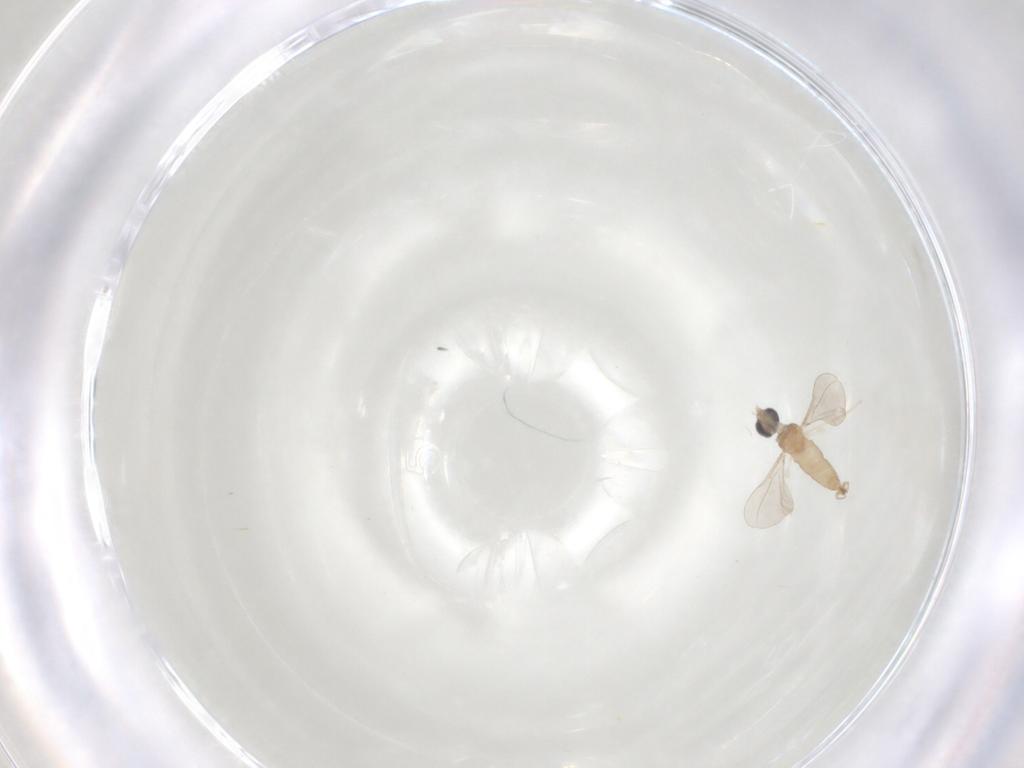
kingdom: Animalia
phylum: Arthropoda
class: Insecta
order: Diptera
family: Cecidomyiidae
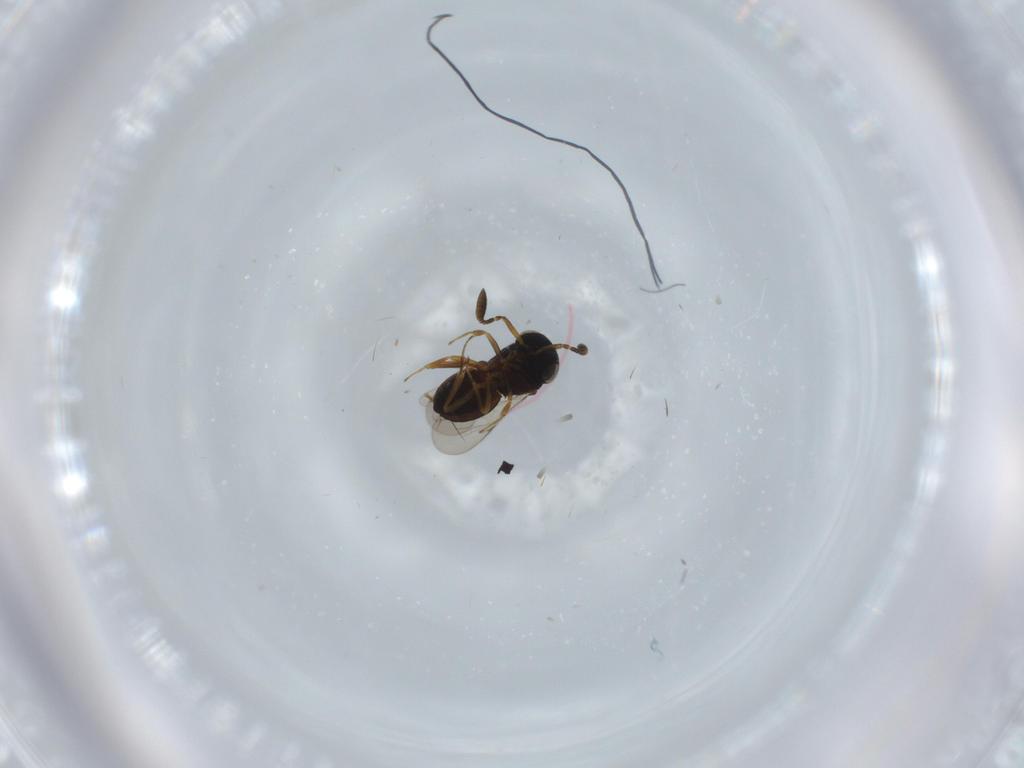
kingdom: Animalia
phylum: Arthropoda
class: Insecta
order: Coleoptera
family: Curculionidae
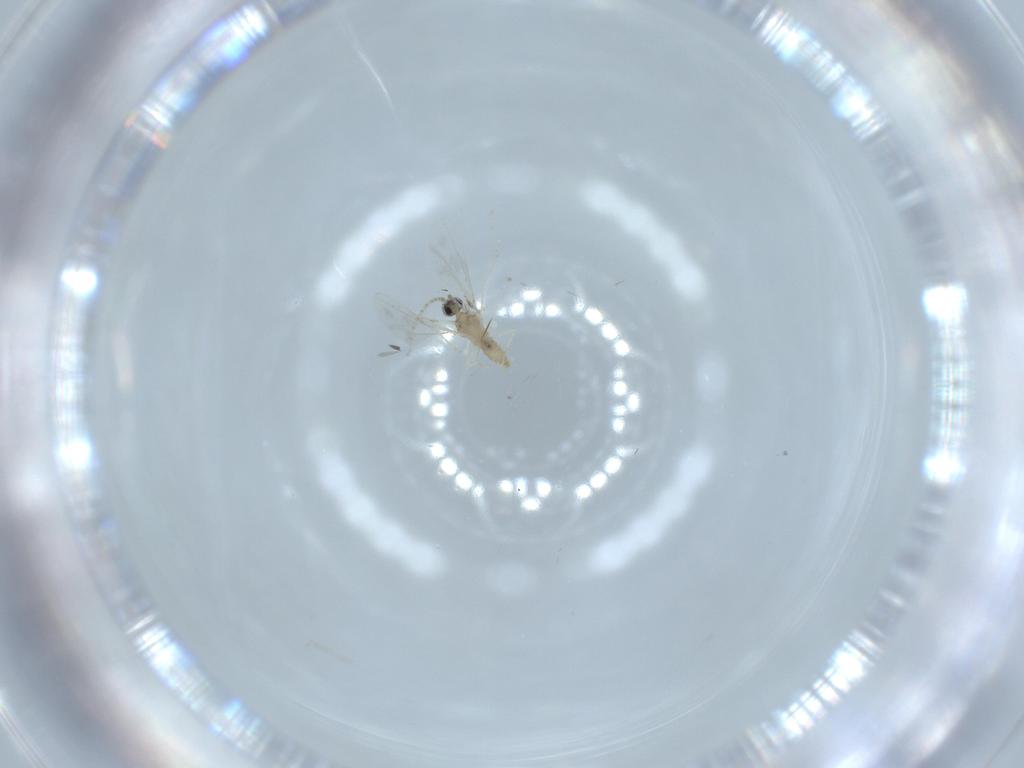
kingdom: Animalia
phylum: Arthropoda
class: Insecta
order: Diptera
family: Cecidomyiidae
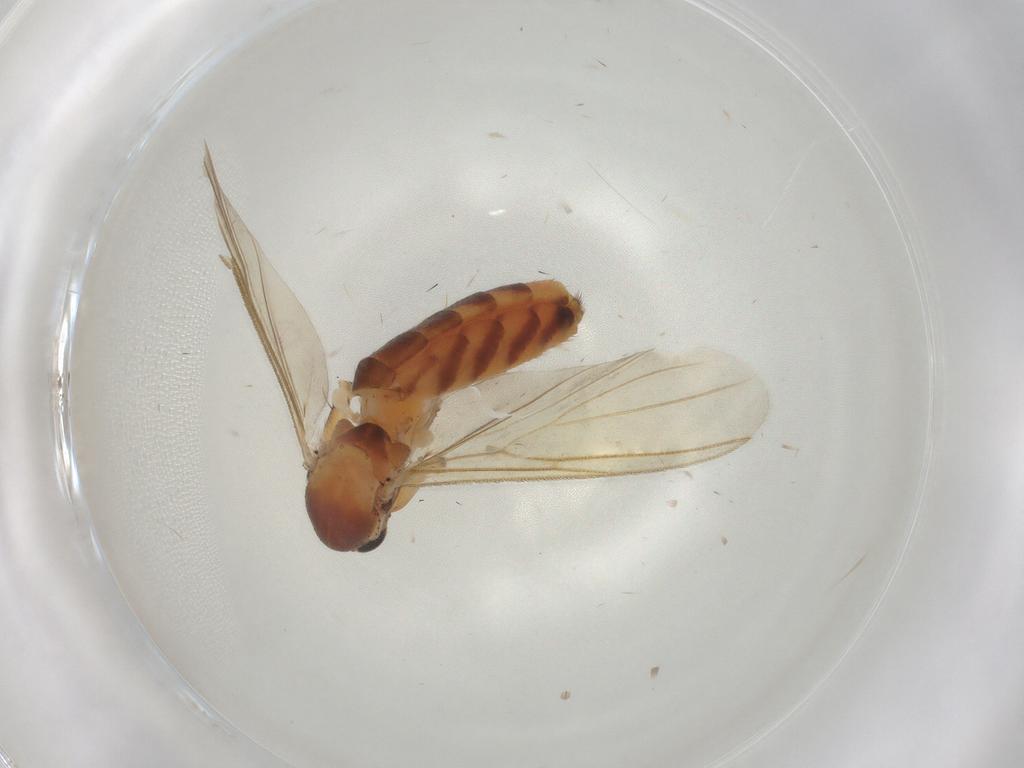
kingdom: Animalia
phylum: Arthropoda
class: Insecta
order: Diptera
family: Mycetophilidae
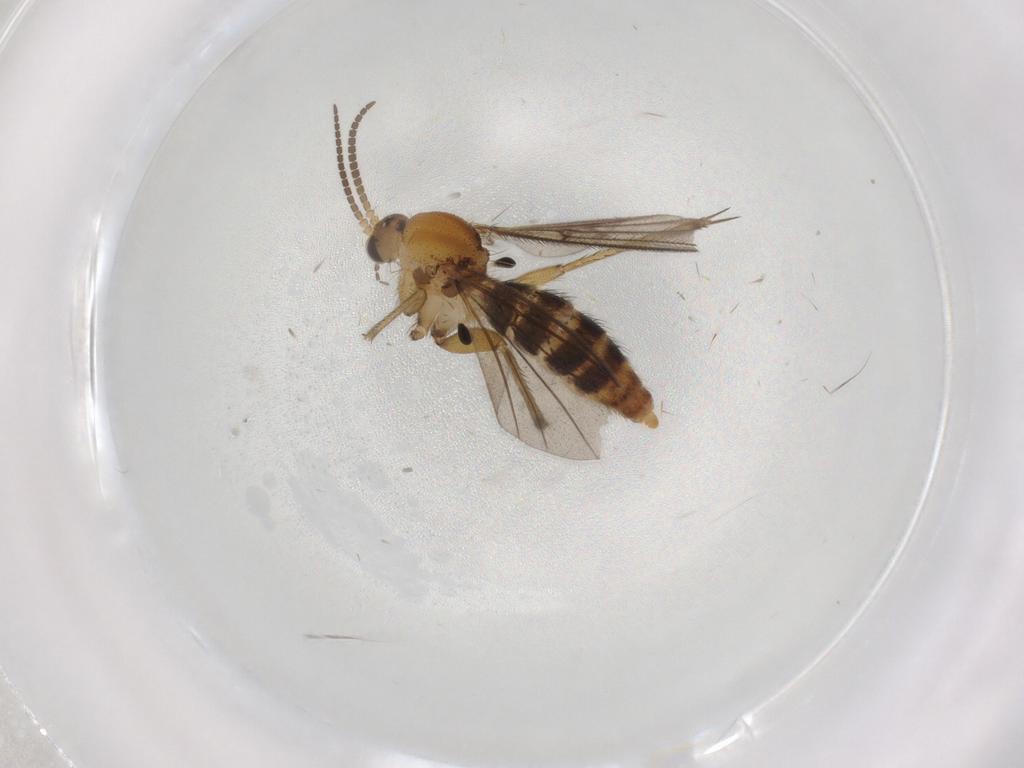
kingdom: Animalia
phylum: Arthropoda
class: Insecta
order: Diptera
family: Mycetophilidae
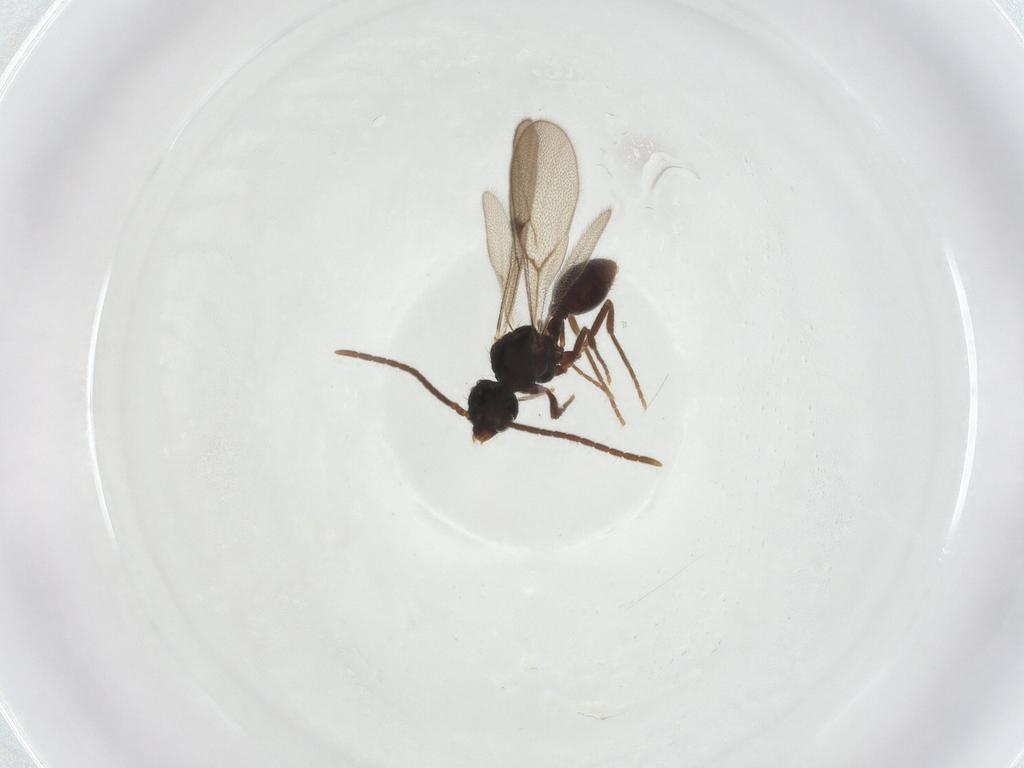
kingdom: Animalia
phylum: Arthropoda
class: Insecta
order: Hymenoptera
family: Formicidae
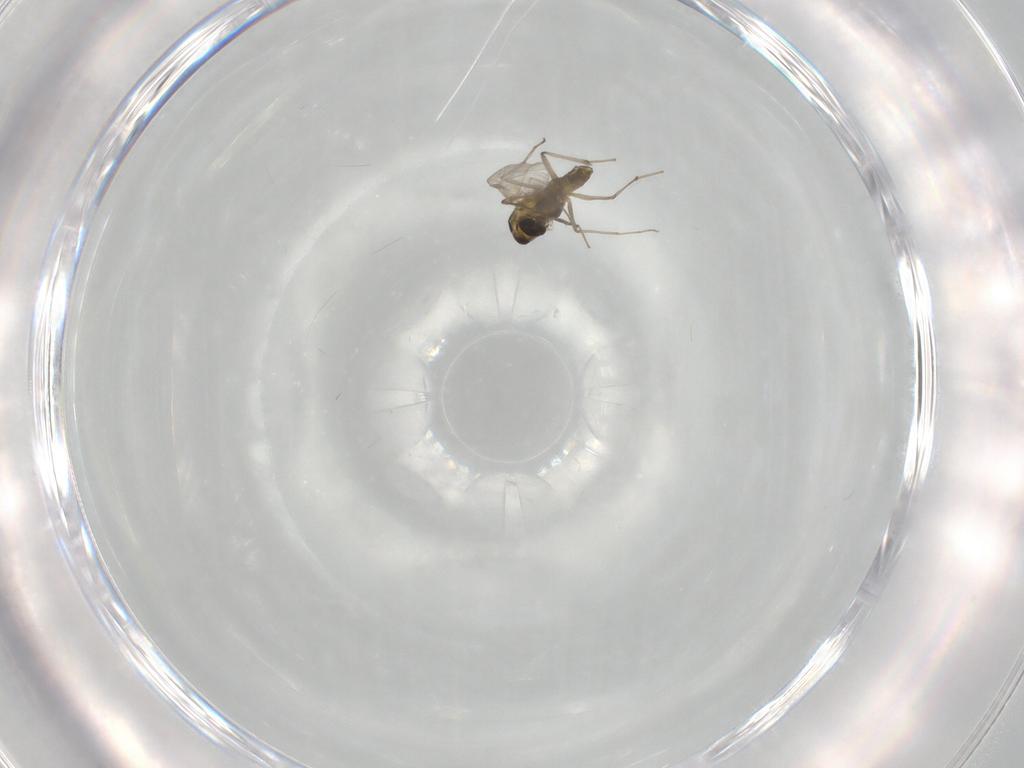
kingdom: Animalia
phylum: Arthropoda
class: Insecta
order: Diptera
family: Chironomidae
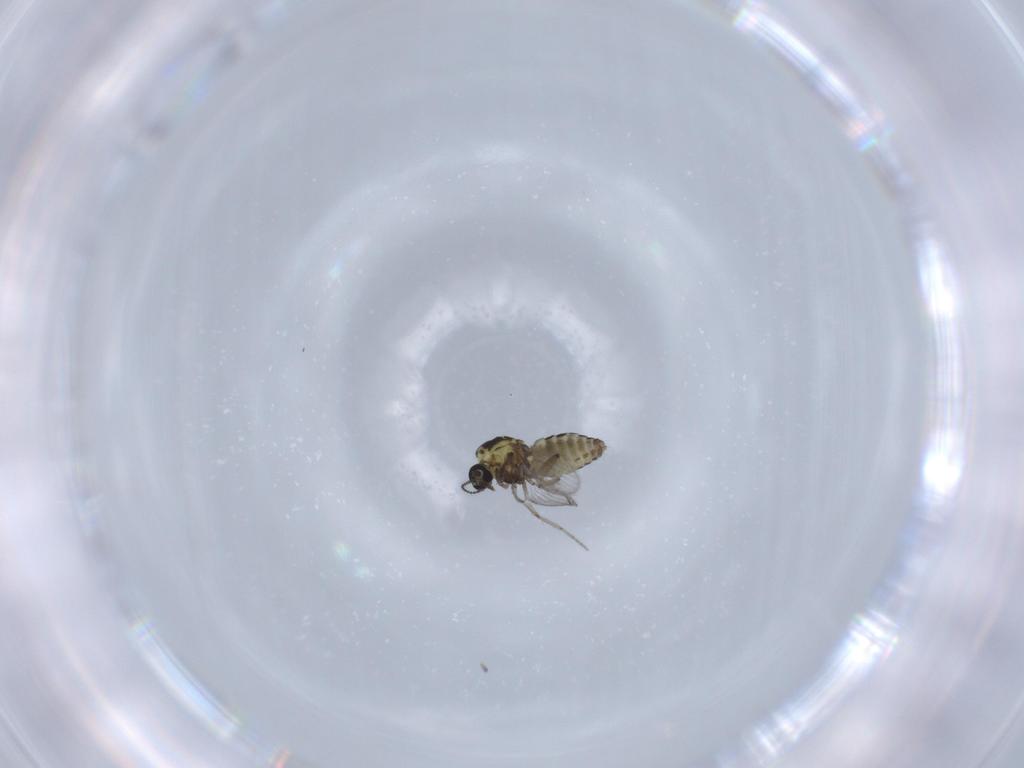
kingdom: Animalia
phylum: Arthropoda
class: Insecta
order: Diptera
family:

******

→ **SET EXERCISE**:
Reproduce every line of the records above word for word, leaving out the pictures.

→ **WRITTEN REPLY**:
kingdom: Animalia
phylum: Arthropoda
class: Insecta
order: Diptera
family: Cecidomyiidae
kingdom: Animalia
phylum: Arthropoda
class: Insecta
order: Coleoptera
family: Curculionidae
kingdom: Animalia
phylum: Arthropoda
class: Insecta
order: Diptera
family: Cecidomyiidae
kingdom: Animalia
phylum: Arthropoda
class: Insecta
order: Diptera
family: Mycetophilidae
kingdom: Animalia
phylum: Arthropoda
class: Insecta
order: Diptera
family: Mycetophilidae
kingdom: Animalia
phylum: Arthropoda
class: Insecta
order: Hymenoptera
family: Formicidae
kingdom: Animalia
phylum: Arthropoda
class: Insecta
order: Diptera
family: Chironomidae
kingdom: Animalia
phylum: Arthropoda
class: Insecta
order: Diptera
family:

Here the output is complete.